Material for this exercise Block Start

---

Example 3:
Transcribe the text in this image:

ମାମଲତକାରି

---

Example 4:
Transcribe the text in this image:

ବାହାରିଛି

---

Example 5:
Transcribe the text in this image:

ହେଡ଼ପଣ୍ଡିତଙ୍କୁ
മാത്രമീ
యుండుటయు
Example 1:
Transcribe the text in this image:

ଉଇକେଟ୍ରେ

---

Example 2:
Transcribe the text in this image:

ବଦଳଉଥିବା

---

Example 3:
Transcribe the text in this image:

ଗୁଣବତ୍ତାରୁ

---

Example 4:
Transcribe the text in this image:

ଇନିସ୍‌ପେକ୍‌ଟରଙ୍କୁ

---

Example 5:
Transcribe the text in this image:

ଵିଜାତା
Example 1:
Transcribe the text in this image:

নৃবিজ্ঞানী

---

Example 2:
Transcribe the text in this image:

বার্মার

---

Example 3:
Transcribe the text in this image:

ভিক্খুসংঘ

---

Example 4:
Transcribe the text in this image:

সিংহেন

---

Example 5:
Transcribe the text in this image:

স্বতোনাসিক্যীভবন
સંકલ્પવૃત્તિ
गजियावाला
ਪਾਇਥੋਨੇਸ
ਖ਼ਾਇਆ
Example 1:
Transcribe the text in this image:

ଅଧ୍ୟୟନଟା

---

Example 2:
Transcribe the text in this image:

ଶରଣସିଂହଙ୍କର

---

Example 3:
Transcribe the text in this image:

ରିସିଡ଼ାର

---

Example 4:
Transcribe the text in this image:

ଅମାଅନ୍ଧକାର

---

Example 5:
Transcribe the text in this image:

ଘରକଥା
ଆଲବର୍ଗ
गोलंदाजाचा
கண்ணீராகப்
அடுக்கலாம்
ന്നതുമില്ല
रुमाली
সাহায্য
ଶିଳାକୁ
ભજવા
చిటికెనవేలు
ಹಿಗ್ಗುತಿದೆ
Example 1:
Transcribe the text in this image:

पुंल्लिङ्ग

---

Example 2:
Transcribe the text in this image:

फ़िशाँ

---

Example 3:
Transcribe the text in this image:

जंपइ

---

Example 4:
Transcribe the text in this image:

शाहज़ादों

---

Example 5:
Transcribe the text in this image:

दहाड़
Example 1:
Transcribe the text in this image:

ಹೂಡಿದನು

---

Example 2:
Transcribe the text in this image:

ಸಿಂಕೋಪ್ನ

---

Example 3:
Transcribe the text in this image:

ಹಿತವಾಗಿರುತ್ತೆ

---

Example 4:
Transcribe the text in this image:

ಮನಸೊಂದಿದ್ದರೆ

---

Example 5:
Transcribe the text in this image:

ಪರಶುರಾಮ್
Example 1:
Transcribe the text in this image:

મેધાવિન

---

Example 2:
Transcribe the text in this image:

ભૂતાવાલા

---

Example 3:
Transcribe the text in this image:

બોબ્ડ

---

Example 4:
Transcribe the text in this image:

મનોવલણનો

Material for this exercise Block End

> **To do**
Restate every entry word for word.

> **Answer to the exercise**
---

Example 3:
Transcribe the text in this image:

ମାମଲତକାରି

---

Example 4:
Transcribe the text in this image:

ବାହାରିଛି

---

Example 5:
Transcribe the text in this image:

ହେଡ଼ପଣ୍ଡିତଙ୍କୁ
മാത്രമീ
యుండుటయు
Example 1:
Transcribe the text in this image:

ଉଇକେଟ୍ରେ

---

Example 2:
Transcribe the text in this image:

ବଦଳଉଥିବା

---

Example 3:
Transcribe the text in this image:

ଗୁଣବତ୍ତାରୁ

---

Example 4:
Transcribe the text in this image:

ଇନିସ୍‌ପେକ୍‌ଟରଙ୍କୁ

---

Example 5:
Transcribe the text in this image:

ଵିଜାତା
Example 1:
Transcribe the text in this image:

নৃবিজ্ঞানী

---

Example 2:
Transcribe the text in this image:

বার্মার

---

Example 3:
Transcribe the text in this image:

ভিক্খুসংঘ

---

Example 4:
Transcribe the text in this image:

সিংহেন

---

Example 5:
Transcribe the text in this image:

স্বতোনাসিক্যীভবন
સંકલ્પવૃત્તિ
गजियावाला
ਪਾਇਥੋਨੇਸ
ਖ਼ਾਇਆ
Example 1:
Transcribe the text in this image:

ଅଧ୍ୟୟନଟା

---

Example 2:
Transcribe the text in this image:

ଶରଣସିଂହଙ୍କର

---

Example 3:
Transcribe the text in this image:

ରିସିଡ଼ାର

---

Example 4:
Transcribe the text in this image:

ଅମାଅନ୍ଧକାର

---

Example 5:
Transcribe the text in this image:

ଘରକଥା
ଆଲବର୍ଗ
गोलंदाजाचा
கண்ணீராகப்
அடுக்கலாம்
ന്നതുമില്ല
रुमाली
সাহায্য
ଶିଳାକୁ
ભજવા
చిటికెనవేలు
ಹಿಗ್ಗುತಿದೆ
Example 1:
Transcribe the text in this image:

पुंल्लिङ्ग

---

Example 2:
Transcribe the text in this image:

फ़िशाँ

---

Example 3:
Transcribe the text in this image:

जंपइ

---

Example 4:
Transcribe the text in this image:

शाहज़ादों

---

Example 5:
Transcribe the text in this image:

दहाड़
Example 1:
Transcribe the text in this image:

ಹೂಡಿದನು

---

Example 2:
Transcribe the text in this image:

ಸಿಂಕೋಪ್ನ

---

Example 3:
Transcribe the text in this image:

ಹಿತವಾಗಿರುತ್ತೆ

---

Example 4:
Transcribe the text in this image:

ಮನಸೊಂದಿದ್ದರೆ

---

Example 5:
Transcribe the text in this image:

ಪರಶುರಾಮ್
Example 1:
Transcribe the text in this image:

મેધાવિન

---

Example 2:
Transcribe the text in this image:

ભૂતાવાલા

---

Example 3:
Transcribe the text in this image:

બોબ્ડ

---

Example 4:
Transcribe the text in this image:

મનોવલણનો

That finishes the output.